(Page images and extracted text)
+++++

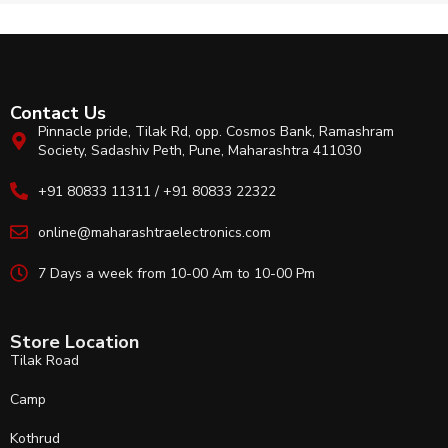
Contact Us
Pinnacle pride, Tilak Rd, opp. Cosmos Bank, Ramashram
Society, Sadashiv Peth, Pune, Maharashtra 411030
+91 80833 11311 / +91 80833 22322
online@maharashtraelectronics.com
7 Days a week from 10-00 Am to 10-00 Pm
Store Location
Tilak Road
Camp
Kothrud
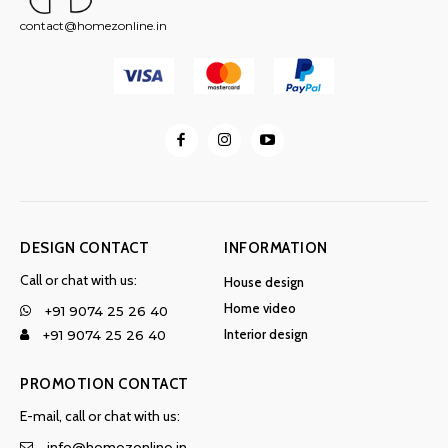
contact@homezonline.in
DESIGN CONTACT
INFORMATION
Call or chat with us:
House design
Home video
+91 9074 25 26 40
Interior design
+91 9074 25 26 40
PROMOTION CONTACT
E-mail, call or chat with us:
info@homezonline.in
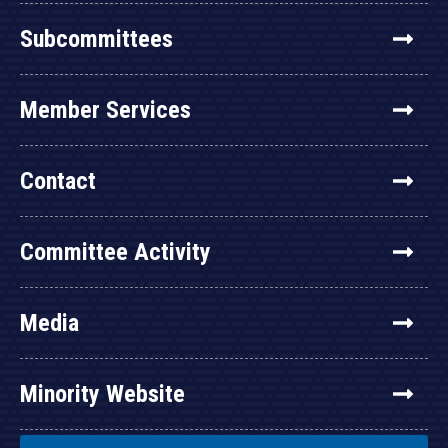
Subcommittees
Member Services
Contact
Committee Activity
Media
Minority Website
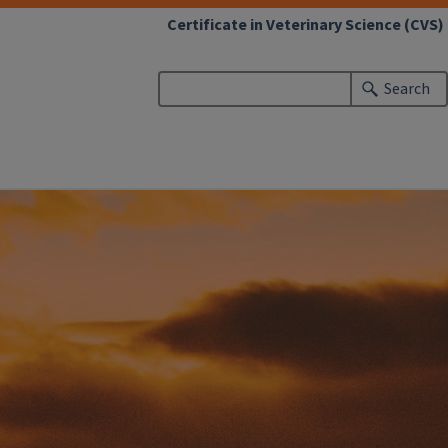
Certificate in Veterinary Science (CVS)
Search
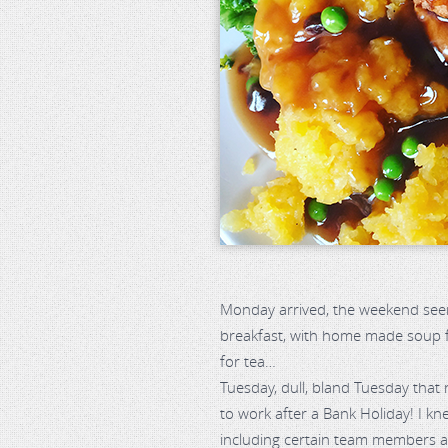
Monday arrived, the weekend seem
breakfast, with home made soup fo
for tea…
Tuesday, dull, bland Tuesday that 
to work after a Bank Holiday! I k
including certain team members an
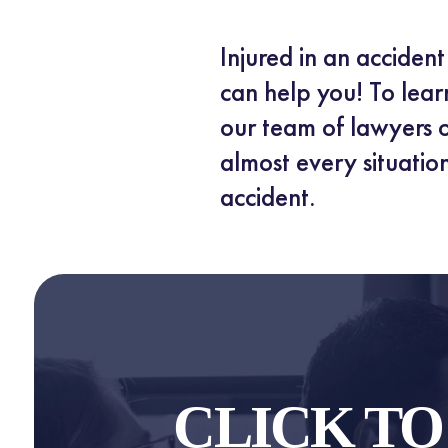
Injured in an acciden
can help you! To lear
our team of lawyers o
almost every situation
accident.
CLICK T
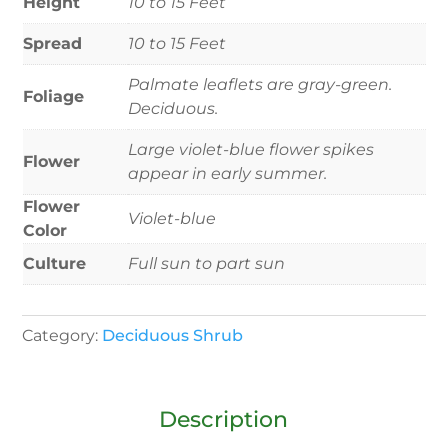
Height
10 to 15 Feet
Spread
10 to 15 Feet
Palmate leaflets are gray-green.
Foliage
Deciduous.
Large violet-blue flower spikes
Flower
appear in early summer.
Flower
Violet-blue
Color
Culture
Full sun to part sun
Category:
Deciduous Shrub
Description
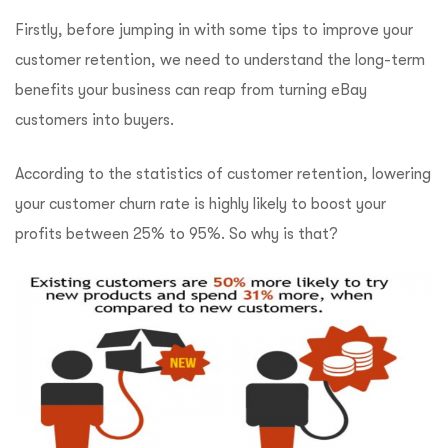
Firstly, before jumping in with some tips to improve your
customer retention, we need to understand the long-term
benefits your business can reap from turning eBay
customers into buyers.
According to the statistics of customer retention, lowering
your customer churn rate is highly likely to boost your
profits between 25% to 95%. So why is that?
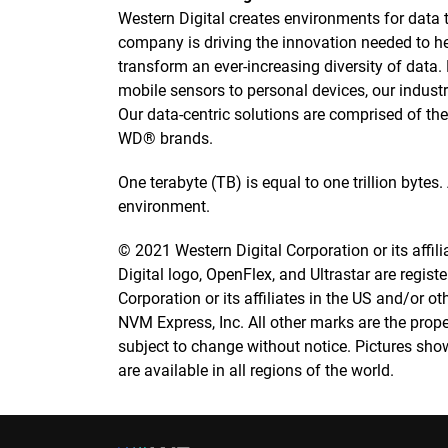
Western Digital creates environments for data to
company is driving the innovation needed to h
transform an ever-increasing diversity of data
mobile sensors to personal devices, our industry
Our data-centric solutions are comprised of t
WD® brands.
One terabyte (TB) is equal to one trillion bytes
environment.
© 2021 Western Digital Corporation or its affilia
Digital logo, OpenFlex, and Ultrastar are regis
Corporation or its affiliates in the US and/or 
NVM Express, Inc. All other marks are the prope
subject to change without notice. Pictures sho
are available in all regions of the world.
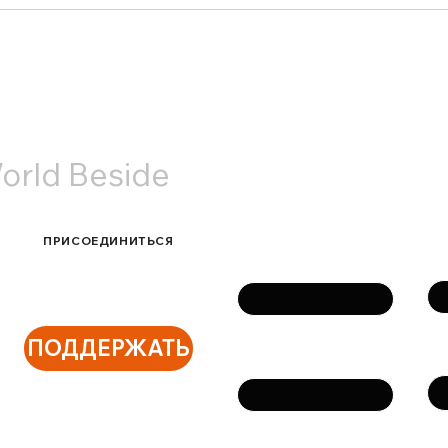
Старый Новый год в
Наша
Амстердаме: теплые
Utre
встречи и живое общение
АКТЫ
orld Beside
Связаться с нами
ПРИСОЕДИНИТЬСЯ
Фа
Имя
ПОДДЕРЖАТЬ
Те
Email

+++++

All records above must be copied exactly, though the pictures they hold are to be left out.

TASK OUTPUT:
Contact Us
Pinnacle pride, Tilak Rd, opp. Cosmos Bank, Ramashram
Society, Sadashiv Peth, Pune, Maharashtra 411030
+91 80833 11311 / +91 80833 22322
online@maharashtraelectronics.com
7 Days a week from 10-00 Am to 10-00 Pm
Store Location
Tilak Road
Camp
Kothrud
contact@homezonline.in
DESIGN CONTACT
INFORMATION
Call or chat with us:
House design
Home video
+91 9074 25 26 40
Interior design
+91 9074 25 26 40
PROMOTION CONTACT
E-mail, call or chat with us:
info@homezonline.in
Subcommittees
Member Services
Contact
Committee Activity
Media
Minority Website
Certificate in Veterinary Science (CVS)
Search
Monday arrived, the weekend seem
breakfast, with home made soup fo
for tea…
Tuesday, dull, bland Tuesday that 
to work after a Bank Holiday! I k
including certain team members an
Injured in an acciden
can help you! To lear
our team of lawyers o
almost every situation
accident.
CLICK T
Height
10 to 15 Feet
Spread
10 to 15 Feet
Palmate leaflets are gray-green.
Foliage
Deciduous.
Large violet-blue flower spikes
Flower
appear in early summer.
Flower
Violet-blue
Color
Culture
Full sun to part sun
Category:
Deciduous Shrub
Description
Firstly, before jumping in with some tips to improve your
customer retention, we need to understand the long-term
benefits your business can reap from turning eBay
customers into buyers.
According to the statistics of customer retention, lowering
your customer churn rate is highly likely to boost your
profits between 25% to 95%. So why is that?
Western Digital creates environments for data to
company is driving the innovation needed to h
transform an ever-increasing diversity of data
mobile sensors to personal devices, our industry
Our data-centric solutions are comprised of t
WD® brands.
One terabyte (TB) is equal to one trillion bytes
environment.
© 2021 Western Digital Corporation or its affilia
Digital logo, OpenFlex, and Ultrastar are regis
Corporation or its affiliates in the US and/or 
NVM Express, Inc. All other marks are the prope
subject to change without notice. Pictures sho
are available in all regions of the world.
Старый Новый год в
Наша
Амстердаме: теплые
Utre
встречи и живое общение
АКТЫ
orld Beside
Связаться с нами
ПРИСОЕДИНИТЬСЯ
Фа
Имя
ПОДДЕРЖАТЬ
Те
Email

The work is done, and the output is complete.